How to Protect Indoor Air Quality During Delhi's GRAP Stage II
2025-10-23 18:17
Delhi's air quality has been "very poor" for four straight days. GRAP Stage II is now in effect across the NCR. It's the same cycle every year: outdoor air gets worse, emergency measures kick in, and everyone retreats indoors.
But here's the problem. Outdoor pollution doesn't stay outside. PM2.5 slips through ventilation systems, door gaps, windows. CO₂ accumulates in meeting rooms and classrooms. Without monitoring, you won't know there's a problem until someone already feels it.
When the Air Quality Index climbs above 300, the health impacts start immediately. Respiratory irritation, aggravated asthma, reduced cognitive function. Children, elderly people, and anyone with chronic conditions feel it first. Over time, the cardiovascular risks add up.
So if you manage a building, here's the question: How do you actually protect the people inside?
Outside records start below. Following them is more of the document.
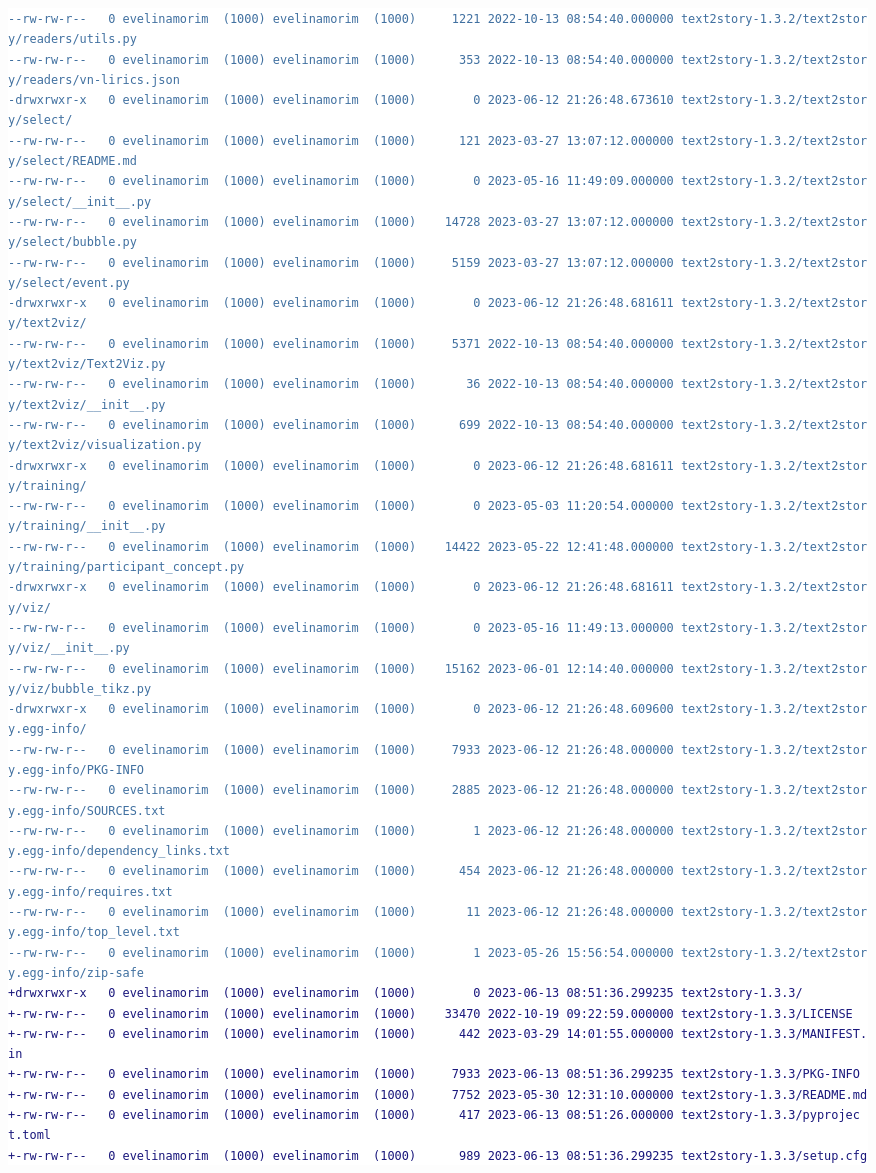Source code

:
 ```diff
--rw-rw-r--   0 evelinamorim  (1000) evelinamorim  (1000)     1221 2022-10-13 08:54:40.000000 text2story-1.3.2/text2story/readers/utils.py
--rw-rw-r--   0 evelinamorim  (1000) evelinamorim  (1000)      353 2022-10-13 08:54:40.000000 text2story-1.3.2/text2story/readers/vn-lirics.json
-drwxrwxr-x   0 evelinamorim  (1000) evelinamorim  (1000)        0 2023-06-12 21:26:48.673610 text2story-1.3.2/text2story/select/
--rw-rw-r--   0 evelinamorim  (1000) evelinamorim  (1000)      121 2023-03-27 13:07:12.000000 text2story-1.3.2/text2story/select/README.md
--rw-rw-r--   0 evelinamorim  (1000) evelinamorim  (1000)        0 2023-05-16 11:49:09.000000 text2story-1.3.2/text2story/select/__init__.py
--rw-rw-r--   0 evelinamorim  (1000) evelinamorim  (1000)    14728 2023-03-27 13:07:12.000000 text2story-1.3.2/text2story/select/bubble.py
--rw-rw-r--   0 evelinamorim  (1000) evelinamorim  (1000)     5159 2023-03-27 13:07:12.000000 text2story-1.3.2/text2story/select/event.py
-drwxrwxr-x   0 evelinamorim  (1000) evelinamorim  (1000)        0 2023-06-12 21:26:48.681611 text2story-1.3.2/text2story/text2viz/
--rw-rw-r--   0 evelinamorim  (1000) evelinamorim  (1000)     5371 2022-10-13 08:54:40.000000 text2story-1.3.2/text2story/text2viz/Text2Viz.py
--rw-rw-r--   0 evelinamorim  (1000) evelinamorim  (1000)       36 2022-10-13 08:54:40.000000 text2story-1.3.2/text2story/text2viz/__init__.py
--rw-rw-r--   0 evelinamorim  (1000) evelinamorim  (1000)      699 2022-10-13 08:54:40.000000 text2story-1.3.2/text2story/text2viz/visualization.py
-drwxrwxr-x   0 evelinamorim  (1000) evelinamorim  (1000)        0 2023-06-12 21:26:48.681611 text2story-1.3.2/text2story/training/
--rw-rw-r--   0 evelinamorim  (1000) evelinamorim  (1000)        0 2023-05-03 11:20:54.000000 text2story-1.3.2/text2story/training/__init__.py
--rw-rw-r--   0 evelinamorim  (1000) evelinamorim  (1000)    14422 2023-05-22 12:41:48.000000 text2story-1.3.2/text2story/training/participant_concept.py
-drwxrwxr-x   0 evelinamorim  (1000) evelinamorim  (1000)        0 2023-06-12 21:26:48.681611 text2story-1.3.2/text2story/viz/
--rw-rw-r--   0 evelinamorim  (1000) evelinamorim  (1000)        0 2023-05-16 11:49:13.000000 text2story-1.3.2/text2story/viz/__init__.py
--rw-rw-r--   0 evelinamorim  (1000) evelinamorim  (1000)    15162 2023-06-01 12:14:40.000000 text2story-1.3.2/text2story/viz/bubble_tikz.py
-drwxrwxr-x   0 evelinamorim  (1000) evelinamorim  (1000)        0 2023-06-12 21:26:48.609600 text2story-1.3.2/text2story.egg-info/
--rw-rw-r--   0 evelinamorim  (1000) evelinamorim  (1000)     7933 2023-06-12 21:26:48.000000 text2story-1.3.2/text2story.egg-info/PKG-INFO
--rw-rw-r--   0 evelinamorim  (1000) evelinamorim  (1000)     2885 2023-06-12 21:26:48.000000 text2story-1.3.2/text2story.egg-info/SOURCES.txt
--rw-rw-r--   0 evelinamorim  (1000) evelinamorim  (1000)        1 2023-06-12 21:26:48.000000 text2story-1.3.2/text2story.egg-info/dependency_links.txt
--rw-rw-r--   0 evelinamorim  (1000) evelinamorim  (1000)      454 2023-06-12 21:26:48.000000 text2story-1.3.2/text2story.egg-info/requires.txt
--rw-rw-r--   0 evelinamorim  (1000) evelinamorim  (1000)       11 2023-06-12 21:26:48.000000 text2story-1.3.2/text2story.egg-info/top_level.txt
--rw-rw-r--   0 evelinamorim  (1000) evelinamorim  (1000)        1 2023-05-26 15:56:54.000000 text2story-1.3.2/text2story.egg-info/zip-safe
+drwxrwxr-x   0 evelinamorim  (1000) evelinamorim  (1000)        0 2023-06-13 08:51:36.299235 text2story-1.3.3/
+-rw-rw-r--   0 evelinamorim  (1000) evelinamorim  (1000)    33470 2022-10-19 09:22:59.000000 text2story-1.3.3/LICENSE
+-rw-rw-r--   0 evelinamorim  (1000) evelinamorim  (1000)      442 2023-03-29 14:01:55.000000 text2story-1.3.3/MANIFEST.in
+-rw-rw-r--   0 evelinamorim  (1000) evelinamorim  (1000)     7933 2023-06-13 08:51:36.299235 text2story-1.3.3/PKG-INFO
+-rw-rw-r--   0 evelinamorim  (1000) evelinamorim  (1000)     7752 2023-05-30 12:31:10.000000 text2story-1.3.3/README.md
+-rw-rw-r--   0 evelinamorim  (1000) evelinamorim  (1000)      417 2023-06-13 08:51:26.000000 text2story-1.3.3/pyproject.toml
+-rw-rw-r--   0 evelinamorim  (1000) evelinamorim  (1000)      989 2023-06-13 08:51:36.299235 text2story-1.3.3/setup.cfg
```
The standard advice is "stay indoors, use air purifiers." But that only works if you know what you're dealing with. Most buildings don't have continuous monitoring. HVAC systems run on timers, not data. When outdoor air gets bad, indoor air quietly follows.
We've spent the last few years solving this problem. Across offices, schools, and hospitals in India, we've helped teams maintain near-zero PM2.5 indoors, even during severe pollution episodes like this week.
Here's how it works.
Small monitors track PM2.5, CO₂, TVOCs, temperature, and humidity in real time. Breezers bring in fresh air with three-stage filtration in high-occupancy spaces. For buildings with existing HVAC systems, we add high-efficiency filters and automation that responds to actual air quality, not a schedule. Everything connects to the Airvoice.Indoor Platform where building teams can see what's happening and adjust conditions from anywhere.
The results: indoor PM2.5 stays at safe levels regardless of what's happening outside. Energy consumption drops. People breathe clean air.
This isn't a one-time event. Delhi goes through this every cold season. The difference is whether you're reacting each time or whether you've already built the system to handle it.